Menurut Nano, dalam satu genthong bisa membakar 800 mino. Untuk sekali bakar memerlukan waktu kurang lebih 45 menit. Satu kotak mino biasanya berisikan 16 buah yang dapat dibeli dengan harga Rp10.000.
Melihat proses pembuatan Mino dari tahap ke tahap, Atikoh menyampaikan ada nilai edukasi terkandung di dalamnya yaitu untuk mendapatkan hasil mino yang baik harus melewati proses panjang dan kehati-hatian.
Tak hanya itu, kata Atikoh, tangan-tangan terampil para juru masak juga menentukan citra rasa mino yang lezat.
“Ini adalah wisata edukasi yang luar biasa menurut saya, jadi anak itu juga dididik untuk mengetahui bahwa yang terlihat tinggal diplok tinggal dimakan, itu ada proses produksinya, jadi setiap produk itu ada suatu prosesnya dan di setiap proses itu ada tenaga dan kemampuan,” tutur Atikoh.

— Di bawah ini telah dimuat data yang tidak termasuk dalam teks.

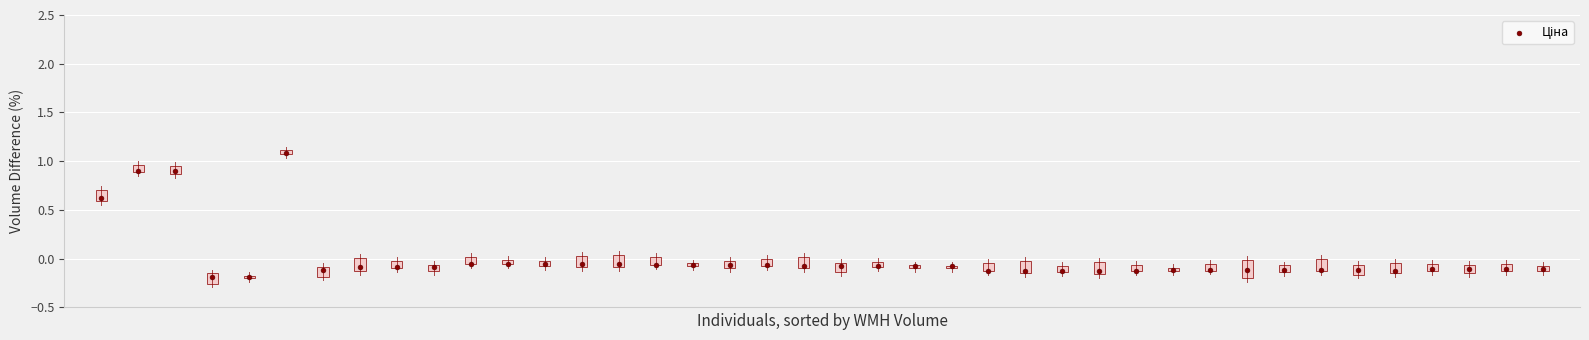

What is the range of Y values (max minus min)?

1.3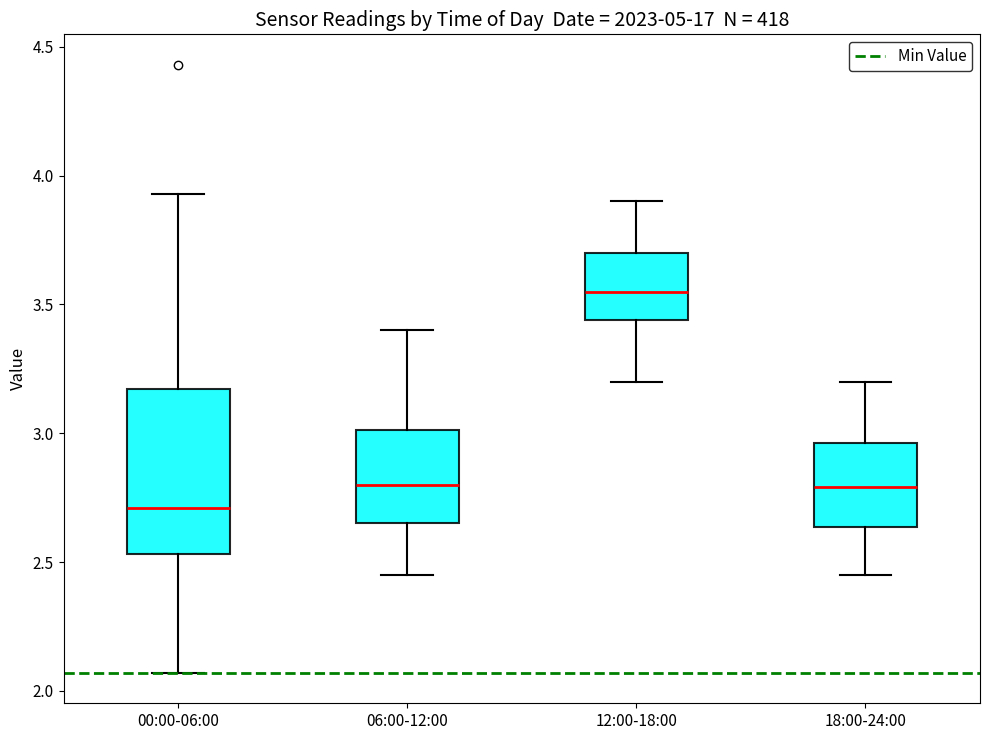

Comparing the boxes themselves (not the whiskers), which one is the tallest?

00:00-06:00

Atikoh menambahkan proses pembuatan mino juga mengajarkan kepada anak-anak muda tentang bagaimana meningkatkan skill untuk memenuhi kebutuhan makan sehari-hari sekaligus menjadi pengingat bahwa tidak ada proses yang instan.
“Ini edukasi yang luar biasa untuk anak-anak mereka dibekali _soft skill_ terkait bagaimana mereka harus survival ketika harus menyediakan makan sendiri ketika di rumah. Jadi anak tidak dididik untuk instan ya pak ya. Semua melalui proses, perjuangan, dan ini adalah _local wisdom_, ada nopia sama mino,” tutup Atikoh.